Statistics show the second-trimester birth usually results in a child growing up with serious health problems. This would in part be because some hospitals lack the expertise and equipment for the early ‘preemie.’

Kentucky’s SB9 recognizes that current medical technology can keep alive second-trimester babies who may develop as healthy infants (with major assistance from medical providers), and that there are people willing to adopt these little ones if the parent(s) is/are not able to accept the responsibility.

It could encourage an initiative to focus resources in one medical center for mothers-to-be when preterm birth is anticipated.

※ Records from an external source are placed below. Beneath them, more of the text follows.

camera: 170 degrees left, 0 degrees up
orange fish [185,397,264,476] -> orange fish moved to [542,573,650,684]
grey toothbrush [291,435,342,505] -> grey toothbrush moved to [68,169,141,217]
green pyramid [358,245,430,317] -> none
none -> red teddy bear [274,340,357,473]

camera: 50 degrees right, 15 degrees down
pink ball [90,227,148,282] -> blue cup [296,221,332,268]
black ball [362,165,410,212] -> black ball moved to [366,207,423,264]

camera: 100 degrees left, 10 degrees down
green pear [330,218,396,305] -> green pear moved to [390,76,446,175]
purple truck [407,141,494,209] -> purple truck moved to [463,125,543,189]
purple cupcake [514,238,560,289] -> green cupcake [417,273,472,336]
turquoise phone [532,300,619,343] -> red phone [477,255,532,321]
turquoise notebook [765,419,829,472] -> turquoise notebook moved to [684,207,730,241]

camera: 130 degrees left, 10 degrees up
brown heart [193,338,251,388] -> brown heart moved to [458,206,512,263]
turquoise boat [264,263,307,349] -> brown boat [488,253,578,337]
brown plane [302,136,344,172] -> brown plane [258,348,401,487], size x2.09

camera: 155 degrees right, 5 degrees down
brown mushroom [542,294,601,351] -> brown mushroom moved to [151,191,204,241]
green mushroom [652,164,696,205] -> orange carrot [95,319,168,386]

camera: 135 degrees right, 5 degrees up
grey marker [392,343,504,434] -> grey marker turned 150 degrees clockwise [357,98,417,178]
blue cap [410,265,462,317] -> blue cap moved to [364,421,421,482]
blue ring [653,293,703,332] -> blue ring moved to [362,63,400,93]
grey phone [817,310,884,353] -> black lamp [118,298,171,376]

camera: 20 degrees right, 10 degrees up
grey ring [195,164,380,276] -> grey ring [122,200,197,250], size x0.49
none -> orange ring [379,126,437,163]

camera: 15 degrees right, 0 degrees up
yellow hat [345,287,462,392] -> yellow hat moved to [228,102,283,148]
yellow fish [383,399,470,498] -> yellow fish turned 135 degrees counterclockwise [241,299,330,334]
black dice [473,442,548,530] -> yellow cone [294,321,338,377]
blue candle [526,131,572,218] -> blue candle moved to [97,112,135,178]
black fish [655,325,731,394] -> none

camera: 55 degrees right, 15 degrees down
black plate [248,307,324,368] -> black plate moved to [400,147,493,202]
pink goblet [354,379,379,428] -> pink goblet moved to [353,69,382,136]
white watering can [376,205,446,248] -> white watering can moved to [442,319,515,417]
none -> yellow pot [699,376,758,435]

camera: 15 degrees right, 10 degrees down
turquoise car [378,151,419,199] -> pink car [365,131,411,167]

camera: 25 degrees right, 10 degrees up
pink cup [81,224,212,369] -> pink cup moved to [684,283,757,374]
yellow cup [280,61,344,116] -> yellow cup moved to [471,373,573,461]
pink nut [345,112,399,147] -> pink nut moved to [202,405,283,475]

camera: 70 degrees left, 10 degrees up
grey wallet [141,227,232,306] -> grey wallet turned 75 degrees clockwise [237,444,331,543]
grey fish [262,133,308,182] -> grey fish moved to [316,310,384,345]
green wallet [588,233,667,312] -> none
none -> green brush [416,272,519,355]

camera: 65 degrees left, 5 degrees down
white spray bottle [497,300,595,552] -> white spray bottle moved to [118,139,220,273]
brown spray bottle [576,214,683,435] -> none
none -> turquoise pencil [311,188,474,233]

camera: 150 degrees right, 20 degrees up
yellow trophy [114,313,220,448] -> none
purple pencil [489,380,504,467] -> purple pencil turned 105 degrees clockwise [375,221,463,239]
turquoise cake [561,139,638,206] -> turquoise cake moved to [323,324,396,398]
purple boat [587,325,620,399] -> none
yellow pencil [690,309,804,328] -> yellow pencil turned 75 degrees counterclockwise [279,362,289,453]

There are many who point out that the state should not intervene in decisions that are complex and best made by physicians and parents. The Right to Life standard has consistently been “Always to care, never to kill.”

By acknowledging viability at a stage when some pre-born babies in Kentucky are aborted, we may be entering into a new legal controversy. We should never dread or fear new challenges to life issues; we do, of course, feel anxiety at the prospect of more ill-will and lawsuits.

The war to uphold the value of human life and to end elective abortion sometimes opens on a new front where terms must be redefined. ‘Viability’ has changed since 1973 when Roe v Wade referred to an obstetrics document that stated ‘attainment of fetal weight of 1000 grams or fetal age of approximately 28 weeks is widely used as the criterion of viability.’ (ref)

We applaud our pro-life legislators for passing SB9 and sending it to Gov. Beshear for his signature.